Kansas City, Missouri, 12 settembre 1999.
Kabary Salem difende il titolo NABF contro Randie Carver. L’arbitro Ross Strada decreta il ko dello sfidante dopo 2:05 del decimo round. Carver è finito al tappeto. Per quattro volte ha provato a rialzarsi. Poi, ha perso conoscenza. I paramedici tentano di rianimarlo per circa venti minuti. Poi lo portano in ospedale, muore due giorni dopo.

Dopo la morte di Ola, Kabary lascia gli Stati Uniti per tornare subito in Medio Oriente.
Le indagini sembrano segnare il passo.
Il 31 marzo scorso il padre pubblica sul suo profilo Instagram una foto con la figlia. Sotto scrive: “Mi manchi, ti voglio bene amore mio Ola Kabary Salem”.
Silenzio sul caso.


Il 5 novembre il Gran Jury di Staten Island formalizza l’accusa di omicidio.
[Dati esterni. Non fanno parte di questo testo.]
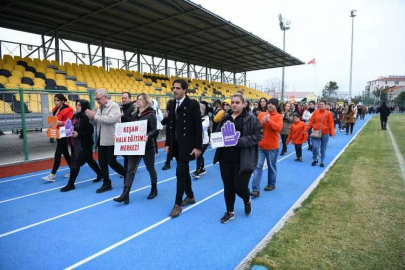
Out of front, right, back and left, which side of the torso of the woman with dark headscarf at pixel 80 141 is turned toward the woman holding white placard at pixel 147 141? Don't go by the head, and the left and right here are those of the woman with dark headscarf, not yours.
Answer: left

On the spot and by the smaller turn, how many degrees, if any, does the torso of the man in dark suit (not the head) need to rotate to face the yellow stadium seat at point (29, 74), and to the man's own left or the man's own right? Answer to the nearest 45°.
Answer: approximately 90° to the man's own right

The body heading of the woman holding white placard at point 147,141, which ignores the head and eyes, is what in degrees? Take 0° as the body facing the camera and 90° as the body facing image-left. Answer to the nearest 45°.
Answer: approximately 45°

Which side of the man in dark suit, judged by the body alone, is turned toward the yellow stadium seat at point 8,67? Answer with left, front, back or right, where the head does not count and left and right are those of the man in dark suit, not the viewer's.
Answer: right

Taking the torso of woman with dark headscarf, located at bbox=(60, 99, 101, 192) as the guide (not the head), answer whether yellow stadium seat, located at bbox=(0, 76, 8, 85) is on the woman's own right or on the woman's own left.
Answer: on the woman's own right

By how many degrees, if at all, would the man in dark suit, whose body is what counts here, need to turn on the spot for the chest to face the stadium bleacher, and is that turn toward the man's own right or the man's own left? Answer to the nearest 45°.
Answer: approximately 90° to the man's own right

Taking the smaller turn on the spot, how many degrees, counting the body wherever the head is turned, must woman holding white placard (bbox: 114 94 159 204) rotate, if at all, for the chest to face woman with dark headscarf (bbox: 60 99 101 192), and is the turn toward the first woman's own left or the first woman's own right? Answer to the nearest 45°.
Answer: approximately 90° to the first woman's own right

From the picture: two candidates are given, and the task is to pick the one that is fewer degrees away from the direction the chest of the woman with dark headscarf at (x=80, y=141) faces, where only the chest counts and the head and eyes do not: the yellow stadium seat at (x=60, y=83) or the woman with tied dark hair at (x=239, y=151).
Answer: the woman with tied dark hair

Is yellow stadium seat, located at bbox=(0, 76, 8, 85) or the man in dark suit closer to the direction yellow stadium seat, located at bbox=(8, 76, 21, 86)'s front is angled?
the man in dark suit

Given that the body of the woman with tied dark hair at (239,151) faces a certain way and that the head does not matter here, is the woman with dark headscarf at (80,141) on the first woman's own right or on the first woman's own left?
on the first woman's own right

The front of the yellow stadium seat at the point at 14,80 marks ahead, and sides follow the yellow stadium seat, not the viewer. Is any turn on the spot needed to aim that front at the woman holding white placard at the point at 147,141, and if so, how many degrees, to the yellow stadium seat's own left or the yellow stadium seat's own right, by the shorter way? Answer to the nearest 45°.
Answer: approximately 45° to the yellow stadium seat's own right

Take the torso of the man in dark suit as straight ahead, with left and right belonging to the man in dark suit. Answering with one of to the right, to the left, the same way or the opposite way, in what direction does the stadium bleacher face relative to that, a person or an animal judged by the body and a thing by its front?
to the left

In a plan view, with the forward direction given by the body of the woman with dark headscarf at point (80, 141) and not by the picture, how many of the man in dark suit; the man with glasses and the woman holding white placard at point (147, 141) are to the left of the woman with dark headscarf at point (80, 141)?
3

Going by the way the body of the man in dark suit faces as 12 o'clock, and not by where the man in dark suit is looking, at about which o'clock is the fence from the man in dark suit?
The fence is roughly at 3 o'clock from the man in dark suit.

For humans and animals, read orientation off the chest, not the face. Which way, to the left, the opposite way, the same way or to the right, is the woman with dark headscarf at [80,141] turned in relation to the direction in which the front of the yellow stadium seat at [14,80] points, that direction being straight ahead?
to the right
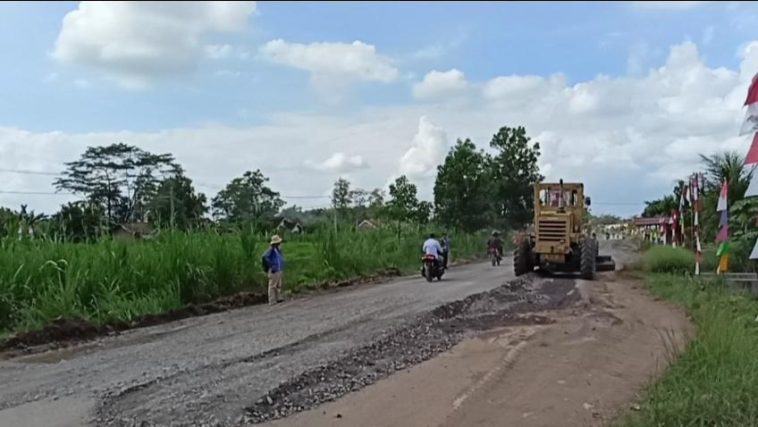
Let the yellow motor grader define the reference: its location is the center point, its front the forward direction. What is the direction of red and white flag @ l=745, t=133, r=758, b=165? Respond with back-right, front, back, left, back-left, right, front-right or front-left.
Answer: back

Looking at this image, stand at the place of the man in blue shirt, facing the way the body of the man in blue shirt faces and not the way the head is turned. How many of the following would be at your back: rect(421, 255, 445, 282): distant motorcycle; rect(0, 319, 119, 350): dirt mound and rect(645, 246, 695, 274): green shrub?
1

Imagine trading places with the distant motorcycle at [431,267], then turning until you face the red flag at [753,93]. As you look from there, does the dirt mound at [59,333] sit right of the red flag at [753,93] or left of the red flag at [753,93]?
right

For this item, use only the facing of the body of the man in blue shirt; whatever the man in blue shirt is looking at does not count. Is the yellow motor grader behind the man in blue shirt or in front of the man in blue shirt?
in front

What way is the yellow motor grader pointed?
away from the camera

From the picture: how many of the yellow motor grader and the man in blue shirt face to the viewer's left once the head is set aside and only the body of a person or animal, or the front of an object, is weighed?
0

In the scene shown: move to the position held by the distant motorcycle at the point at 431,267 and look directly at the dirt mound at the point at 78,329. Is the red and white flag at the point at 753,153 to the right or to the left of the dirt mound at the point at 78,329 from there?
left

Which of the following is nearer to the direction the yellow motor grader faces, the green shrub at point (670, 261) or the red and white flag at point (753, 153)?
the green shrub
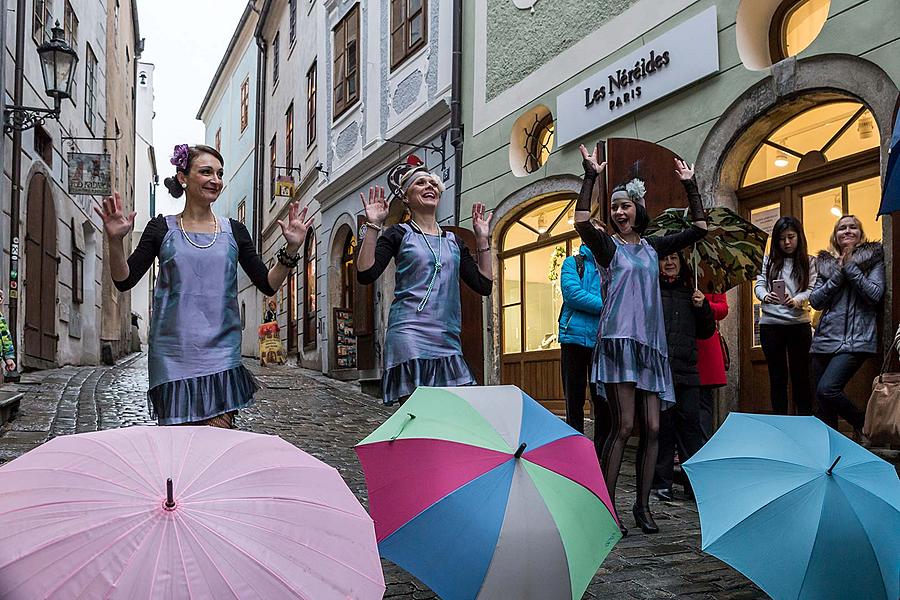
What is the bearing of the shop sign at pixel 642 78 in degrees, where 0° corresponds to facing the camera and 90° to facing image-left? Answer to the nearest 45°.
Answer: approximately 45°

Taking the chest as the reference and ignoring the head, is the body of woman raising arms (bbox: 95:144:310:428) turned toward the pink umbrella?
yes

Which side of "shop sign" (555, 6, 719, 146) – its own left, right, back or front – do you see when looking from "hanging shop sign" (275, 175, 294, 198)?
right

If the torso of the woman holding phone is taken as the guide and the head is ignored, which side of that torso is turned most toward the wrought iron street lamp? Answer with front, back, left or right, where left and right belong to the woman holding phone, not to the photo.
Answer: right

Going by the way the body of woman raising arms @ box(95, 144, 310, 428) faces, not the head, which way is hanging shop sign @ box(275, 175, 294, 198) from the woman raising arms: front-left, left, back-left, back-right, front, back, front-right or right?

Cominciano le ricerche di Kabary Salem, accusato di avere ucciso Ola.
Il 3 dicembre è segnalato in Kuwait.
Pochi giorni dopo lo arrestano.
Venerdì scorso viene estradato negli Stati Uniti.
Sarà sottoposto a processo.
Nei banchi del tribunale, tra il pubblico, in attesa di capire, ci sarà anche Omar Kabary Salem. E il fratello di Ola, un altro figlio di Kabary. Anche lui è un pugile professionista. Ha 22 anni, milita tra i mediomassimi (9-0, 4 ko) e vive nella casa di famiglia a Brooklyn, dove è nato. Non combatte dal 27 aprile 2019, otto mesi prima dell’omicidio di sua sorella.